> _Your instructions_: Reproduce exactly, and only, the lines running from the start of the entries below to the line containing "za průměrem států".

*** Material for this exercise ***

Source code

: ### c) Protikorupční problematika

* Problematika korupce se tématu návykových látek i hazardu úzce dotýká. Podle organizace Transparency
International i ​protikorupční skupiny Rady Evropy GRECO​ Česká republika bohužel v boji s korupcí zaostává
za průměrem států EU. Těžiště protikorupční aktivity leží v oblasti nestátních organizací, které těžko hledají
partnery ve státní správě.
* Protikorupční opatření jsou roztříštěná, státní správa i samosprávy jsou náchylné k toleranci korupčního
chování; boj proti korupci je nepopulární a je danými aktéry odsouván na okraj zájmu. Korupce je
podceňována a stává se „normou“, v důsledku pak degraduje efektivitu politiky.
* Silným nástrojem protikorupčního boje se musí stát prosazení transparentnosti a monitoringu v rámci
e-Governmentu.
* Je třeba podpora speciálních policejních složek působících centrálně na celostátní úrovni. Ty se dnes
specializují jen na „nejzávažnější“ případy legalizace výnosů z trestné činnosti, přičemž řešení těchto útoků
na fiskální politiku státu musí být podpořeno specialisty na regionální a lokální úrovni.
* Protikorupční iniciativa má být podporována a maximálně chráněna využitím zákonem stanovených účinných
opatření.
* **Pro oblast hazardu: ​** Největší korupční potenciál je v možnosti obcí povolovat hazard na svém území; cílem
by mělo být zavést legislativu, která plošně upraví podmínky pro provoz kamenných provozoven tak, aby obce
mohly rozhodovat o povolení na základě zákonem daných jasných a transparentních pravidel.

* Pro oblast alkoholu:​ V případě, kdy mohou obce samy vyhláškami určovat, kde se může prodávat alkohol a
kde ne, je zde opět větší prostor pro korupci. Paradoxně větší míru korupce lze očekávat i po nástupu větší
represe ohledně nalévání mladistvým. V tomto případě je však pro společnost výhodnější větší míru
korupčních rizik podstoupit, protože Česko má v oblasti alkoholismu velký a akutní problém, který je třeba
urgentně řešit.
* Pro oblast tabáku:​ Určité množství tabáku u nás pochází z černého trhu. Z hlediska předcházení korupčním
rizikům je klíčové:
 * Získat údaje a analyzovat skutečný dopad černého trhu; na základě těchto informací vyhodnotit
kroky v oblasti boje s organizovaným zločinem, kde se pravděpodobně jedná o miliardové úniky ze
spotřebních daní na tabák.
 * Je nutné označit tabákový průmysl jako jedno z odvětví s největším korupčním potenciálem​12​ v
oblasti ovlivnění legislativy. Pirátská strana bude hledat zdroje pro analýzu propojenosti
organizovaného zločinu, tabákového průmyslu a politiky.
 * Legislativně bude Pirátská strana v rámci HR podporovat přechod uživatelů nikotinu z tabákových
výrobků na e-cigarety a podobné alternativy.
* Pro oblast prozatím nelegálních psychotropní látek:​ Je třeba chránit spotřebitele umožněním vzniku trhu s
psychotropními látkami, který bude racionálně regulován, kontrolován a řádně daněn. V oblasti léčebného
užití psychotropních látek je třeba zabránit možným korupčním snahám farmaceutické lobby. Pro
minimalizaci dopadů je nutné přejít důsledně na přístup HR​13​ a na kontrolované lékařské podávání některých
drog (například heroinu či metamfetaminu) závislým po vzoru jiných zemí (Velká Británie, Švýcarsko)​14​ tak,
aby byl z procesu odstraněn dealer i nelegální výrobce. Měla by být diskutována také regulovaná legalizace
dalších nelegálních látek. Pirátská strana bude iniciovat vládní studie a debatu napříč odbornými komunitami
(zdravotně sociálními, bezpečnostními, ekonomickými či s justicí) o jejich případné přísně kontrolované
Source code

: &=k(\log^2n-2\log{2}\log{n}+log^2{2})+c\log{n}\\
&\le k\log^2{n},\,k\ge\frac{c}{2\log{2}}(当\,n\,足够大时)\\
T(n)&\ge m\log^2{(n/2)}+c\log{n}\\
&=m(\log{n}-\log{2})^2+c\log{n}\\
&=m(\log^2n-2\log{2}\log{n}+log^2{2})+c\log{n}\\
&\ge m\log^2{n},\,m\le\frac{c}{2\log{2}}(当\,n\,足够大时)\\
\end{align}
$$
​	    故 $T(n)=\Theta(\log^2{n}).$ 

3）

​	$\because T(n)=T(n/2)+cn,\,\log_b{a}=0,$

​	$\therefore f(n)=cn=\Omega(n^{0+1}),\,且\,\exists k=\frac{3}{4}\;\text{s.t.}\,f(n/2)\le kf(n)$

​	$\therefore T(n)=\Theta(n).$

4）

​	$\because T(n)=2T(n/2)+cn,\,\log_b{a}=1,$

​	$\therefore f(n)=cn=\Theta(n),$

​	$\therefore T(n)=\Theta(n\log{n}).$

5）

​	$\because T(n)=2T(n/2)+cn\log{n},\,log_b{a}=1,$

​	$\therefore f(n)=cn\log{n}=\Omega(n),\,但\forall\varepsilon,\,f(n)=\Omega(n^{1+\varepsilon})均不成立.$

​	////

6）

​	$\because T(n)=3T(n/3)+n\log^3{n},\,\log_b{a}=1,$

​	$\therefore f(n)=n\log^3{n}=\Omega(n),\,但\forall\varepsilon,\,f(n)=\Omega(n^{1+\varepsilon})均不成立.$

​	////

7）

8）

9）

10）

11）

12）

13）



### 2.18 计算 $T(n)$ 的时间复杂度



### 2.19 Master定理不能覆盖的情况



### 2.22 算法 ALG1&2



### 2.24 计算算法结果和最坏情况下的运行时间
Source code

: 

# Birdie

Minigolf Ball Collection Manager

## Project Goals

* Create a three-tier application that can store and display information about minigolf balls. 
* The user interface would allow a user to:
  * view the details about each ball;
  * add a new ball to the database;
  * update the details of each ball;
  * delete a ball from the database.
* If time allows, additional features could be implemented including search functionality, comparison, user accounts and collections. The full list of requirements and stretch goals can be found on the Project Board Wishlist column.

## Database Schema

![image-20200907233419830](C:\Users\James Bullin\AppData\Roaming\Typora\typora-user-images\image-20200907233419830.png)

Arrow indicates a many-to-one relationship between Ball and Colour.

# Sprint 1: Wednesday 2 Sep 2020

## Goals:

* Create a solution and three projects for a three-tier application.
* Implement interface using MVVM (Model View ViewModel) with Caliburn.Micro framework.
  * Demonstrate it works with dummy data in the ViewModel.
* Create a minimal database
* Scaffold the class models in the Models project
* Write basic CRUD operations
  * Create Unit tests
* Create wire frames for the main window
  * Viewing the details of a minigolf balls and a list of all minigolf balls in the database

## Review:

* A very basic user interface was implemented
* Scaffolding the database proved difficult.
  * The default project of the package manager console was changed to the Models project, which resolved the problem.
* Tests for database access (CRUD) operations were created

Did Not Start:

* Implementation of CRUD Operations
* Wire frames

*** End of Material for this exercise ***

> _Result for this exercise_:
Source code

: ### c) Protikorupční problematika

* Problematika korupce se tématu návykových látek i hazardu úzce dotýká. Podle organizace Transparency
International i ​protikorupční skupiny Rady Evropy GRECO​ Česká republika bohužel v boji s korupcí zaostává
za průměrem států EU. Těžiště protikorupční aktivity leží v oblasti nestátních organizací, které těžko hledají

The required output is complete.